Your C R Smith & Son watch looks like a Longines caliber 19/70, a 16-size, hunting-case movement. Checking the references in the linked-to Encyclopedia article, serial number 1600299 was built in about 1905.
Insofar as the C R Smith & Son movement is Swiss, this thread should be moved (by the moderator) to the European & Other Pocket Watches Forum. Once there you may receive so more information from people more experienced with Swiss watches.
If you tell us the markings stamped inside the back of the watch case (or post a picture of them), we may be able to tell you something about it. You can ignore any "hand-scratched" characters, they're watch repairers' marks.

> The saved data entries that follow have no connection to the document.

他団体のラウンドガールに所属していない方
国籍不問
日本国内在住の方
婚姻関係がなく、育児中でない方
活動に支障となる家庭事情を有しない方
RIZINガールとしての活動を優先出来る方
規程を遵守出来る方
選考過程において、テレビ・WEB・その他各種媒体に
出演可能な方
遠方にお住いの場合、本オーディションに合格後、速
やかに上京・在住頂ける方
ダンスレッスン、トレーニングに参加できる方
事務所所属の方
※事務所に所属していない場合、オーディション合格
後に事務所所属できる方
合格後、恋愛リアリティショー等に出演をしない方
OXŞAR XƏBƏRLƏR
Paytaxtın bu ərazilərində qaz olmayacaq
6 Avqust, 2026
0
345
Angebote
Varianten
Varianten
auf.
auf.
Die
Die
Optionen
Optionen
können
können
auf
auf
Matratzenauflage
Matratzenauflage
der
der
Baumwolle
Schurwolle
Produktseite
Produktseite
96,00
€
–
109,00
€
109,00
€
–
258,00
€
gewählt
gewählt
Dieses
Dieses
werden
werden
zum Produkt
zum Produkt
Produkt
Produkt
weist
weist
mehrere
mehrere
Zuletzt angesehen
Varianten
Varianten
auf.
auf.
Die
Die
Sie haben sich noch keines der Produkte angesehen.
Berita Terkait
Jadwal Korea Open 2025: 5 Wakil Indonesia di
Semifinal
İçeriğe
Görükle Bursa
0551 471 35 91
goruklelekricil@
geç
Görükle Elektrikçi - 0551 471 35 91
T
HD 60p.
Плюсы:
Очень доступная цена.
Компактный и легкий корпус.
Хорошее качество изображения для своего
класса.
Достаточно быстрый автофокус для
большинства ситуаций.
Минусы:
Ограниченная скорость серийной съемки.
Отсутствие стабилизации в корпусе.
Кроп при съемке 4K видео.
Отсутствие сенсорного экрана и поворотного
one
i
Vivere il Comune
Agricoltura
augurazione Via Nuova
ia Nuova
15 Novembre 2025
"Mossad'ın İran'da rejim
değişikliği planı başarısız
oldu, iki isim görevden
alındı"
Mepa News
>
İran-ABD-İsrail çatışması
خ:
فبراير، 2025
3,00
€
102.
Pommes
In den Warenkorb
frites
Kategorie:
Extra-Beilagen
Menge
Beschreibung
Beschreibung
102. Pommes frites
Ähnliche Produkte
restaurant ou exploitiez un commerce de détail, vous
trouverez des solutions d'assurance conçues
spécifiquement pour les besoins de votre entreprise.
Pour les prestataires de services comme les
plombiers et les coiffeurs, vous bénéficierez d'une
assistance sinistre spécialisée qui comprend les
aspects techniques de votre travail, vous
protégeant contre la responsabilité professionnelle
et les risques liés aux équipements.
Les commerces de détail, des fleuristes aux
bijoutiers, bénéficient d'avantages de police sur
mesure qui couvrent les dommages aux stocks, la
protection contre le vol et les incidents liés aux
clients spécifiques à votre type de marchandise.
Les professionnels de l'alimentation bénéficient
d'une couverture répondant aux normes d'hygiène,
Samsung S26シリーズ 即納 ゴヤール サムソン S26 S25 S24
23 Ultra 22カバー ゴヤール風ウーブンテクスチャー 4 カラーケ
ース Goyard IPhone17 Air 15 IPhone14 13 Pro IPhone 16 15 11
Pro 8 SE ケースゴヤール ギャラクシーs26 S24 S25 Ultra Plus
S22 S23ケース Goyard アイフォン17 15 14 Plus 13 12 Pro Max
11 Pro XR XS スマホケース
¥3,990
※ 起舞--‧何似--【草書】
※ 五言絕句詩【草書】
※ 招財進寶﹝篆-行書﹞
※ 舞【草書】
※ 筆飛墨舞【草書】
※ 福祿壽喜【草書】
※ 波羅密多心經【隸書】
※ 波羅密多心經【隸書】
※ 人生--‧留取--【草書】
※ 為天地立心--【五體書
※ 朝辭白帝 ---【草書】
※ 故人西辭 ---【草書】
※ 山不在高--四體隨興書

Having gathered and printed out information about a family watch, it is a wise idea to write out as much as you know about the family member to whom the watch originally belonged. Then, add the names and relationships of the family members who passed it down to the current holder. Make up a booklet with this and all of the watch information and try to keep it with the watch. You might even include a CD or, better yet, a USB thumb drive with copies of the pictures or information, in addition to the printouts. Even though they may not be readable 100 years from now, some more recent descendent may transfer the files to the then current format and media. This way, the watch has real family heritage instead of it just being an old family watch, the identity and relationship of the original owner having been lost in the distant past.
Unless you know that it has been cleaned and oiled within the last few years, you should have the watch serviced before running it very much. It may be helpful for you to read the Encyclopedia article on Watch Service and its related links, especially the one to the message board thread on the subject. The Encyclopedia article on Choosing a Pocket Watch Repair Person may be useful as well.
Please feel free to ask about anything that isn't clear to you.